Treasurer Matt Kean said the project would help transform NSW.

“We’re committing $500 million towards early works, planning and further development of the line that will initially minimise delays and eventually allow high speed travel and drastically cut travel times,” he said.

“This will create tens of thousands of jobs and significantly boost the economy.”

Minister for Infrastructure, Cities and Active Transport Rob Stokes said these upgrades will improve connections as part of the Government’s six cities vision. 

“Infrastructure creates opportunity.
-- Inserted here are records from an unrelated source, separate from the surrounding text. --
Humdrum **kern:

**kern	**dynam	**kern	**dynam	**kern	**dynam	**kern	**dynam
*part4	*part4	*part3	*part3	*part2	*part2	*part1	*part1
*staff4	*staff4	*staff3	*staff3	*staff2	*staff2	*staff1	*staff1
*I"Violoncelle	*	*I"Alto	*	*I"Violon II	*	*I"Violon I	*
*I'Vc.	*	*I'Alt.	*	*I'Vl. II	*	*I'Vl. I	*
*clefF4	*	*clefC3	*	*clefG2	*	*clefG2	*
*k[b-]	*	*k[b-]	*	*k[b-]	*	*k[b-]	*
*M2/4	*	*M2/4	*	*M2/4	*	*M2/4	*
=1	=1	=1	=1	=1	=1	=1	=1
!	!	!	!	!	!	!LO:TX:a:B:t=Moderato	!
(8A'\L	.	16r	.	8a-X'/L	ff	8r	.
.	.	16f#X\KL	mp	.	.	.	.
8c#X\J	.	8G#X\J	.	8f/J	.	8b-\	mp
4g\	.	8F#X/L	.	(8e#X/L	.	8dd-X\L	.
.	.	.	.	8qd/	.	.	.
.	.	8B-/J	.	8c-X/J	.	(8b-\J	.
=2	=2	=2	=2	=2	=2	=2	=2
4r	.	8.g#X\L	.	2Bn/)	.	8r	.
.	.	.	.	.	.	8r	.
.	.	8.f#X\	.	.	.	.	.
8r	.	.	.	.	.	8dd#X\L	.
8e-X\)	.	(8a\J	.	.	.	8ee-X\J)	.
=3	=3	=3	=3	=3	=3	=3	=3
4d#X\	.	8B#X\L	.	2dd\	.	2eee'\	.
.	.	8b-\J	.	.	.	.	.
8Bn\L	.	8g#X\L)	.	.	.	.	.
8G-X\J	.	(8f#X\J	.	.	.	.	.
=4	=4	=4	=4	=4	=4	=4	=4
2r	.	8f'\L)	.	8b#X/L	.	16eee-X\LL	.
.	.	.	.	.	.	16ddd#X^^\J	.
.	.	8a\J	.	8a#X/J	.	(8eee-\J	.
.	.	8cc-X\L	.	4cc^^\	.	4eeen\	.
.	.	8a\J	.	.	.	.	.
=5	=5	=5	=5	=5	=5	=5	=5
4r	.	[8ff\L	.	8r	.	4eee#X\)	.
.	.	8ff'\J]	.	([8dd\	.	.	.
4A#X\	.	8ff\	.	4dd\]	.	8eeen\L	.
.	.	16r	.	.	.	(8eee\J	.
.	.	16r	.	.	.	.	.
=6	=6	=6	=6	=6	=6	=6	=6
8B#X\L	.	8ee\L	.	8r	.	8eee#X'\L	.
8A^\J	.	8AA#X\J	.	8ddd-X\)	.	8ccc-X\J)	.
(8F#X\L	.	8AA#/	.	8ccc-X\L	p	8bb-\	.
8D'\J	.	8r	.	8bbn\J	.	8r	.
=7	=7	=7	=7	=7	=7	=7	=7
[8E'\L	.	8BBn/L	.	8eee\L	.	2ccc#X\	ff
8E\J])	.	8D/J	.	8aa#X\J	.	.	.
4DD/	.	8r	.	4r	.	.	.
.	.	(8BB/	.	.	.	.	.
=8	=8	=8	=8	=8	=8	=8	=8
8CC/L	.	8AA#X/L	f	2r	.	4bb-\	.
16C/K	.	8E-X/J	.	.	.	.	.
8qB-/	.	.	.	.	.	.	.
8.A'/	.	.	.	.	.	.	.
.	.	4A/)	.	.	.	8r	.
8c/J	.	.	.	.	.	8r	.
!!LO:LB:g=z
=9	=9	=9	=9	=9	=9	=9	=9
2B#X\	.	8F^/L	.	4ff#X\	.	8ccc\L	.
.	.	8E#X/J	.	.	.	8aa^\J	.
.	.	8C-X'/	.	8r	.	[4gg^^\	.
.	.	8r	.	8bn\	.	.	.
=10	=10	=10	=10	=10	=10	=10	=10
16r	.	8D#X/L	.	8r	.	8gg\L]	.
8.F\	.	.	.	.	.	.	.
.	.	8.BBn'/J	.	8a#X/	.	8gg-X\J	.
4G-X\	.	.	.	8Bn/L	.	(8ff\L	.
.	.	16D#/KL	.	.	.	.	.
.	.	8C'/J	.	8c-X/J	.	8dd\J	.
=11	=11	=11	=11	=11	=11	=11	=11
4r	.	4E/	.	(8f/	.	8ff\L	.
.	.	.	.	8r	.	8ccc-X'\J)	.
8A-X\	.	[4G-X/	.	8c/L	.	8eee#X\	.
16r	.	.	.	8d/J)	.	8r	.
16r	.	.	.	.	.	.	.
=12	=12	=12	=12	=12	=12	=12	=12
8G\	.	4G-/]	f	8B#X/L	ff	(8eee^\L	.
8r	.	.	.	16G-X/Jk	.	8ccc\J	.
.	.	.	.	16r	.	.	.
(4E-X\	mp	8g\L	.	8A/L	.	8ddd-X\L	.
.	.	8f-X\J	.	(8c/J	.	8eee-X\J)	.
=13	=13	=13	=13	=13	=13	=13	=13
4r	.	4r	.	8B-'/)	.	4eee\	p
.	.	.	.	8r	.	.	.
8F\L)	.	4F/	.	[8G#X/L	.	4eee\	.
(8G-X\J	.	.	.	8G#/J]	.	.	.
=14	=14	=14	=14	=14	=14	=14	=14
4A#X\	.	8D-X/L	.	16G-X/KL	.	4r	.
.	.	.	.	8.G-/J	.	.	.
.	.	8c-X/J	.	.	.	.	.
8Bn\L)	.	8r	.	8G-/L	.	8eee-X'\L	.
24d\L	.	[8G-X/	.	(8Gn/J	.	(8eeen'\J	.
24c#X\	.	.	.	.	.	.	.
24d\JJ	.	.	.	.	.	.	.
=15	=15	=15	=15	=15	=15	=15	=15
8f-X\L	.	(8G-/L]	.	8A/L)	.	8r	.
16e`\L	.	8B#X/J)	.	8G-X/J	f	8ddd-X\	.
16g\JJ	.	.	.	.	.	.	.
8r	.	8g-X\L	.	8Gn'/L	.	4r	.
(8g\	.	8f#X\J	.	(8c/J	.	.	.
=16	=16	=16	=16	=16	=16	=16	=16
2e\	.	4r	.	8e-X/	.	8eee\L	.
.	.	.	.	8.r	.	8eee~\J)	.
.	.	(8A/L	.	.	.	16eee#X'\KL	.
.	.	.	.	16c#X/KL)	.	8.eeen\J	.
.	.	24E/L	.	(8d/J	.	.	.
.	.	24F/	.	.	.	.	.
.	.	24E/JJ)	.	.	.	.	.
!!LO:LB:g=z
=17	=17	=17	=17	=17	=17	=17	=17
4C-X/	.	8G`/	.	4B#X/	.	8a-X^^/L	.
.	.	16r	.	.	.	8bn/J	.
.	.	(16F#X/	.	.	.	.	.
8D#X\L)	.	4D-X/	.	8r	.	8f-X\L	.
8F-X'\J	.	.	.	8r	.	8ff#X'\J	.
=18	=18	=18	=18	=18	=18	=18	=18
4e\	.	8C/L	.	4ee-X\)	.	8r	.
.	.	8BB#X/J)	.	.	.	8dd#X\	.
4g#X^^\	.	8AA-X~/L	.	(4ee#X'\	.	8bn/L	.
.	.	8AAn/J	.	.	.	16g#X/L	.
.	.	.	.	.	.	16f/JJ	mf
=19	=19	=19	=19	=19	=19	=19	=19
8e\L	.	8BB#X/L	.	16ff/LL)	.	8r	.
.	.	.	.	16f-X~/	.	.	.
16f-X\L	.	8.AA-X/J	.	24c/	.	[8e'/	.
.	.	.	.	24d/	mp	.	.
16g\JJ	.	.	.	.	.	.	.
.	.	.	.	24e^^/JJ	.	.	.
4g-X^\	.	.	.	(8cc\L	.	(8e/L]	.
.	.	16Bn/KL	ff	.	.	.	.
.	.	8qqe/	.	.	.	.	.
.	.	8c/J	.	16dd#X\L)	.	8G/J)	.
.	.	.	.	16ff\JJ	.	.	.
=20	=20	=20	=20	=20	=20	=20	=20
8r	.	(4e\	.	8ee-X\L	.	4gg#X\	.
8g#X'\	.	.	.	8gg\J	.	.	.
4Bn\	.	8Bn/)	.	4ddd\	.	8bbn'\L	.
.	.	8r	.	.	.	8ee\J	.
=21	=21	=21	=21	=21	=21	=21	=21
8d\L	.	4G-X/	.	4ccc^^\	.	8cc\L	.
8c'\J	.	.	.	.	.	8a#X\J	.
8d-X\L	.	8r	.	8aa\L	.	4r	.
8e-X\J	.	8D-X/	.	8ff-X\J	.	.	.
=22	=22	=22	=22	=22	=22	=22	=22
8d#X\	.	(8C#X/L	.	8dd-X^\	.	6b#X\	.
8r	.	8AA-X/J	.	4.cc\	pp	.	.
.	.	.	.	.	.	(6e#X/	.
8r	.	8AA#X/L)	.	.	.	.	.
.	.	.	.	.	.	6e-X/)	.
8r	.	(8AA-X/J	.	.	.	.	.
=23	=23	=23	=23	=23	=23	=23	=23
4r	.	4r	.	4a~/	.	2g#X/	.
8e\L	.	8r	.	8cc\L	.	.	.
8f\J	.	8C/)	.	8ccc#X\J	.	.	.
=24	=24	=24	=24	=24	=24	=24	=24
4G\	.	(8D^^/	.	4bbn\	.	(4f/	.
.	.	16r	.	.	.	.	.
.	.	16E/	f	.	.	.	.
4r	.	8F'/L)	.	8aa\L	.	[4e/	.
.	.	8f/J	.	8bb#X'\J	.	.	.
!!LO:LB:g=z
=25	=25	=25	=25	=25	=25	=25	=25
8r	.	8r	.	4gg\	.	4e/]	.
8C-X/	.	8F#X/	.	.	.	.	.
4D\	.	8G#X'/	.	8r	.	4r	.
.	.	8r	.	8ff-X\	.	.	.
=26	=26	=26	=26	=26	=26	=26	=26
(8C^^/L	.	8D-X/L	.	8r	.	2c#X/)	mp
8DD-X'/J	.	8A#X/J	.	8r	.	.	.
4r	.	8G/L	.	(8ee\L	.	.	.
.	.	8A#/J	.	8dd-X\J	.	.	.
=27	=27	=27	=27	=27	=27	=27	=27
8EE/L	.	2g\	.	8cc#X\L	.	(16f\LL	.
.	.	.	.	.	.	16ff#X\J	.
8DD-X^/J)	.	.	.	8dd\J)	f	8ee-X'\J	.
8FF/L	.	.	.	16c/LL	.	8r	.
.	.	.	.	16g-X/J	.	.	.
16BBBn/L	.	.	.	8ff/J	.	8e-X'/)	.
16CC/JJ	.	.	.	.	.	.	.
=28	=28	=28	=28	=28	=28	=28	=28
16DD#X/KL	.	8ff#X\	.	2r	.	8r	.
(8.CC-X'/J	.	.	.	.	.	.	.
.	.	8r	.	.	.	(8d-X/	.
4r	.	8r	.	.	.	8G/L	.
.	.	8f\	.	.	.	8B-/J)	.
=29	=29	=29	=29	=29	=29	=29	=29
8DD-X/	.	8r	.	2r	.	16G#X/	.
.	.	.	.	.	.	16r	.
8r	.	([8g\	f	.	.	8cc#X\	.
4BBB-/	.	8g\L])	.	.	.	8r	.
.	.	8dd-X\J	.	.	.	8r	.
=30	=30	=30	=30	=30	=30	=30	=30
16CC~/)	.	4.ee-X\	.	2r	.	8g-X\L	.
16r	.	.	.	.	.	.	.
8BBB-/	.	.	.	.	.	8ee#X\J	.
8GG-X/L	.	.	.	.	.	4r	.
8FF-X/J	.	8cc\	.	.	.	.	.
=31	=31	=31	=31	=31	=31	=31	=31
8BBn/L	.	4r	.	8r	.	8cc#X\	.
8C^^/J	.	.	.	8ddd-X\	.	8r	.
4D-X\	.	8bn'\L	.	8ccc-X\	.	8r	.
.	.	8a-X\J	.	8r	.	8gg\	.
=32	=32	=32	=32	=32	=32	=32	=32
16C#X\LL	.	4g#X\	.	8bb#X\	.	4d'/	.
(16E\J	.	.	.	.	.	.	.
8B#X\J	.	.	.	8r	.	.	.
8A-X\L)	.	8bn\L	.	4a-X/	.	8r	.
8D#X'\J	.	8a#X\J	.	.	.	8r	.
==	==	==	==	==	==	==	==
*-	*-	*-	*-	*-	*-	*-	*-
Faster and better connections between our great cities will improve reliability, improve travel times and ultimately improve quality of life for the many across our state,” he said.

“These infrastructure improvements have enormous productivity benefits for the whole community and pave the way for further investment down the track.”

Parliamentary Secretary for the Central Coast Adam Crouch said the NSW Government’s commitment for rail improvements on the Central Coast builds on a Federal Government commitment to this great part of the state.

“This investment will help improve the capacity and reliability of the intercity network, and will make journeys to and from our region faster and easier for Central Coast commuters,” he said.

“This is in addition to the $300 million investment in the state-of-the-art rail maintenance yard in Kangy Angy, which has helped create over 90 full time jobs for Central Coast locals.” 

The NSW Government commitment is conditional on $500 million in matched funding from the Commonwealth Government that was announced by Prime Minister Anthony Albanese prior to the federal election.

Site investigations as part of the project are scheduled to commence before the end of 2022.

The Australasian Railway Association (ARA) said faster rail would have a transformative impact for people living in Newcastle and on the Central Coast.

ARA Chief Executive Officer Caroline Wilkie said the investment would act as a catalyst for growth in the region and slash travel times for those commuting to the city.

“With Sydney’s population set to rise by a further 3.7 million by 2060, investment in faster rail is needed now to support our sustainable growth,” she said.

The ARA’s Faster Rail Report, released in 2021, confirmed the need for urgent action to deliver faster, more reliable and more frequent services between capital cities and regional centres.

The report found rail travel times that were competitive with the time it takes to drive were crucial to encouraging more people to choose rail.

Wilkie said a train trip of 25 minutes from Gosford to Sydney, or just an hour from Newcastle, would be a game changer for many living and working in the region.

“Investment in faster rail on routes like the Sydney to Central Coast link will make it easier for people to leave the car at home for their daily commute or weekend away,” Wilkie said.

“Highways in and out of Sydney are already reaching capacity, so making rail a genuine mode of choice would help bust congestion and support liveability in these thriving regions.”

Wilkie said faster rail could also be a key driver of economic growth and regional development.

“The global experience tells us faster rail drives urban renewal along the rail corridor, creating the opportunity for new housing and business precincts beyond capital city centres,” she said.